Mamadou Gassama was walking along the Rue Marx-Dormoy in Paris when he came upon a crowd of people on the sidewalk. They were looking up at a nearby apartment building, pointing; some were crying.
Gassama, an undocumented migrant from Mali, had only recently arrived in Paris just as President Emmanuel Macron was moving to toughen immigration laws following electoral gains by the far-right. The journey from his small village in Mali, a former French colony, had been harrowing. His travels had taken him through Burkina Faso, Niger and Libya, where he was thrown in jail. He eventually crossed the Mediterranean to Italy, then made his way to France. He would have never imagined then that he would eventually meet President Macron.

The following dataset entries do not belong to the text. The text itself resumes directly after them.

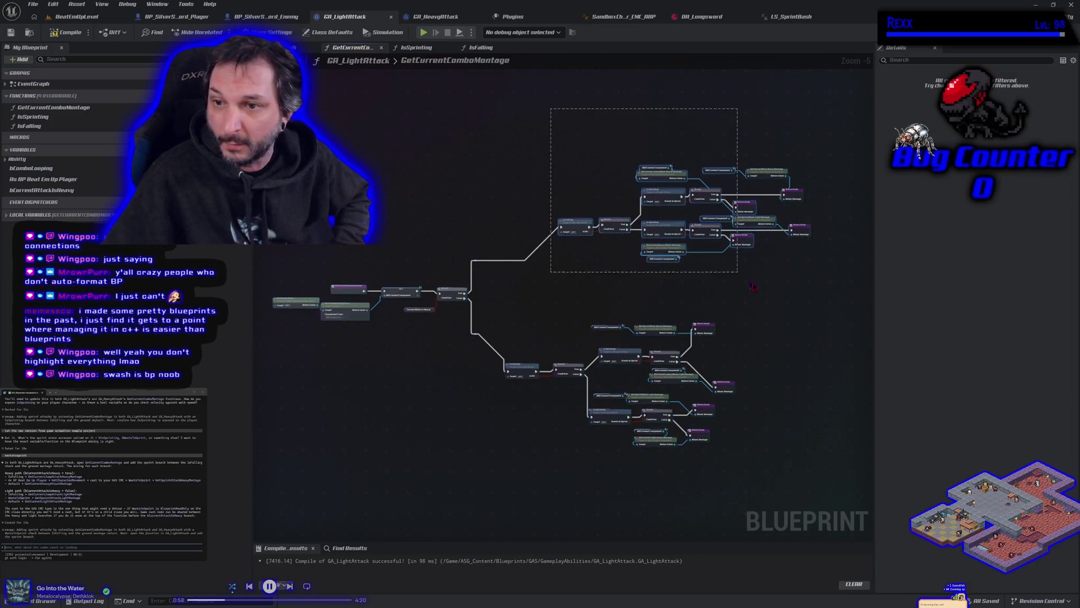
{"action": "left_click_drag", "start_coordinate": [603, 230], "coordinate": [508, 204]}
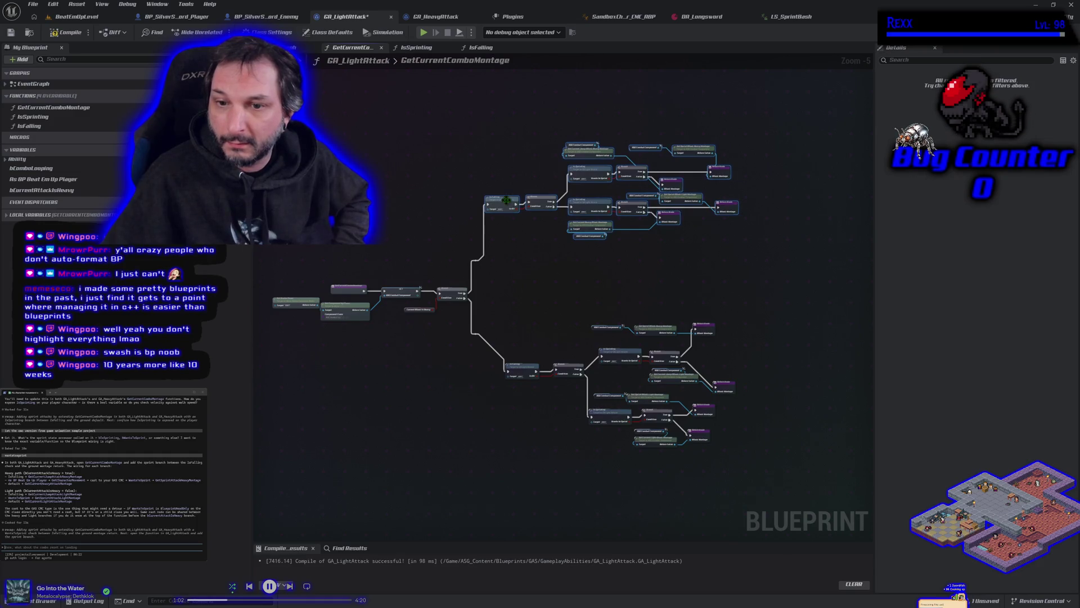
Recompile GA_LightAttack and save all unsaved assets with File > Save All.
{"action": "left_click", "coordinate": [70, 32]}
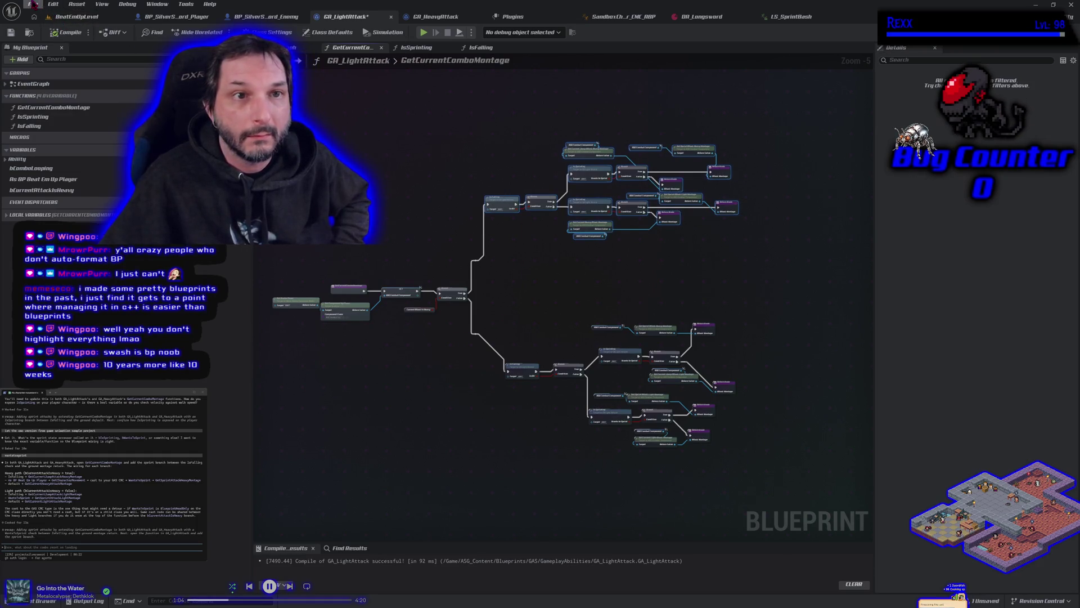
{"action": "left_click", "coordinate": [32, 4]}
{"action": "left_click", "coordinate": [68, 60]}
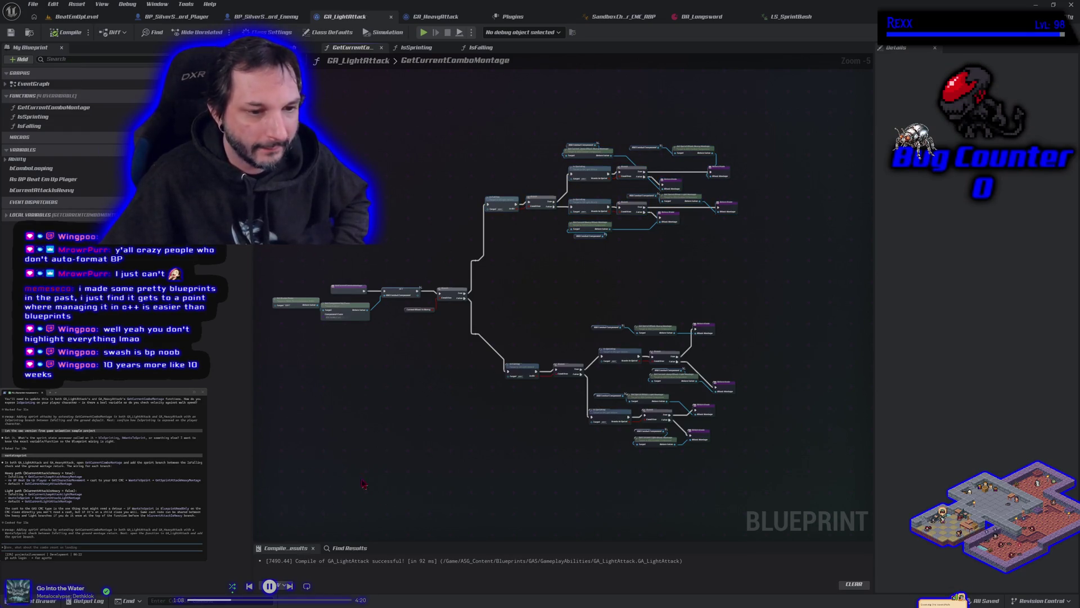
Nudge the left variable node slightly left and down, then reselect and deselect the graph.
{"action": "left_click_drag", "start_coordinate": [309, 113], "coordinate": [435, 269]}
{"action": "left_click_drag", "start_coordinate": [615, 426], "coordinate": [749, 493]}
{"action": "left_click_drag", "start_coordinate": [290, 304], "coordinate": [285, 313]}
{"action": "mouse_move", "coordinate": [406, 84]}
{"action": "left_mouse_down"}
{"action": "mouse_move", "coordinate": [458, 242]}
{"action": "mouse_move", "coordinate": [717, 466]}
{"action": "left_mouse_up"}
{"action": "mouse_move", "coordinate": [276, 79]}
{"action": "left_mouse_down"}
{"action": "mouse_move", "coordinate": [467, 316]}
{"action": "mouse_move", "coordinate": [772, 504]}
{"action": "left_mouse_up"}
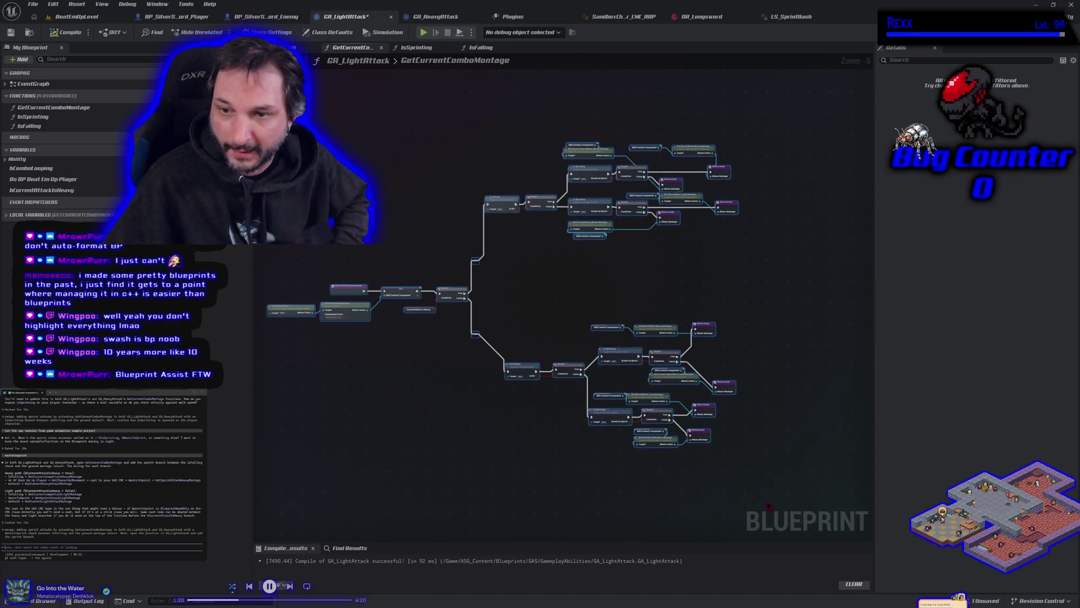
{"action": "left_click", "coordinate": [493, 419]}
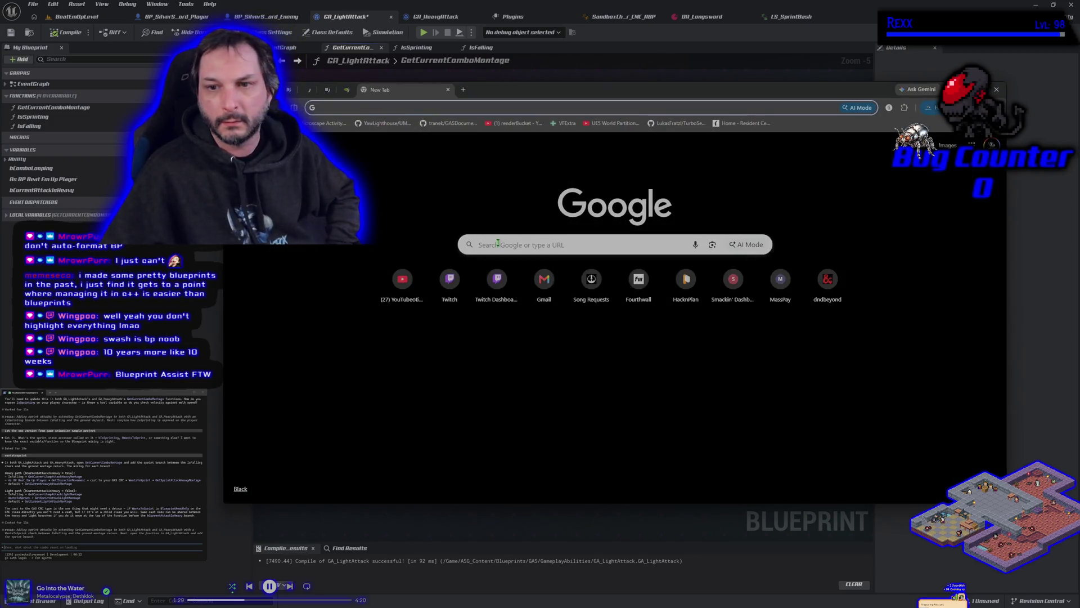
Search Google for 'blueprint assist ue5' in a new Chrome tab.
{"action": "left_click", "coordinate": [478, 246]}
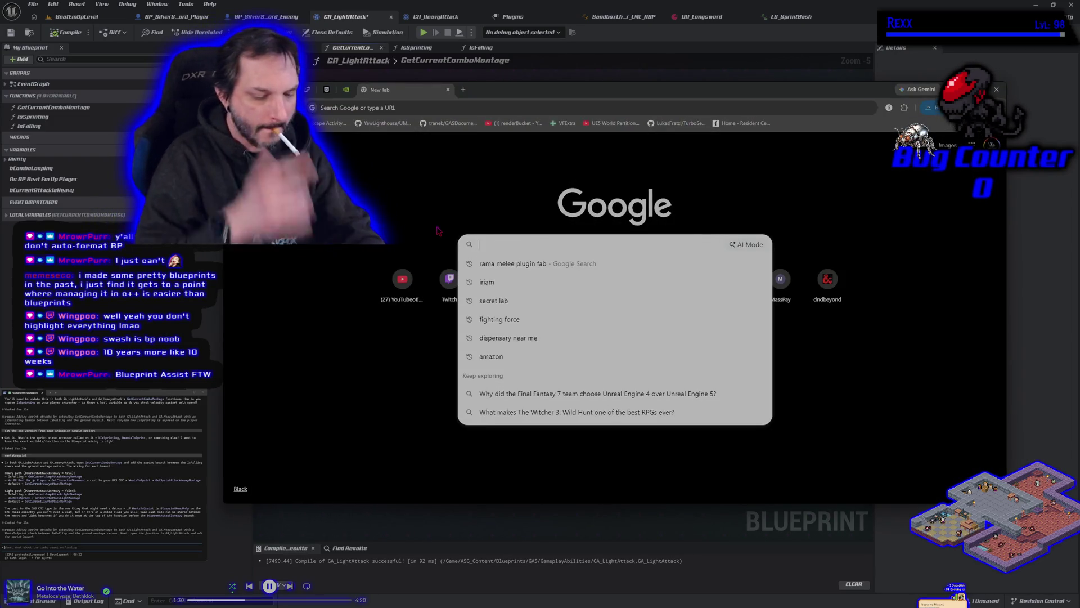
{"action": "type", "text": "blueprint assist u"}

When Gassama looked up to see why people were so concerned, he saw a small boy dangling by one hand from a fourth floor balcony. A neighbor was desperately trying to reach over from a neighboring balcony to reach him, but the child was about to fall.
Gassama would later say he didn’t have time to think: he just acted. He climbed up the exterior of the building, using the balcony railings as hand holds. He grabbed the little boy by an arm and lifted him to safety. The crowd below cheered, and street traffic stopped.
Video of Gassama’s dramatic rescue went viral. Eventually President Macron learned of the rescue, and requested a meeting with Gassama. Macron presented him with a medal for courage, and expedited his naturalization process. The mayor of Paris did the same, referring to him as the “Spiderman of the 18th”, and city’s fire department offered him an internship.
Gassama was awarded a humanitarian prize at the Black Entertainment Television awards in Los Angeles in 2018. He is modest about his new-found fame: “I’m still the same person that I was before,” he told an interviewer.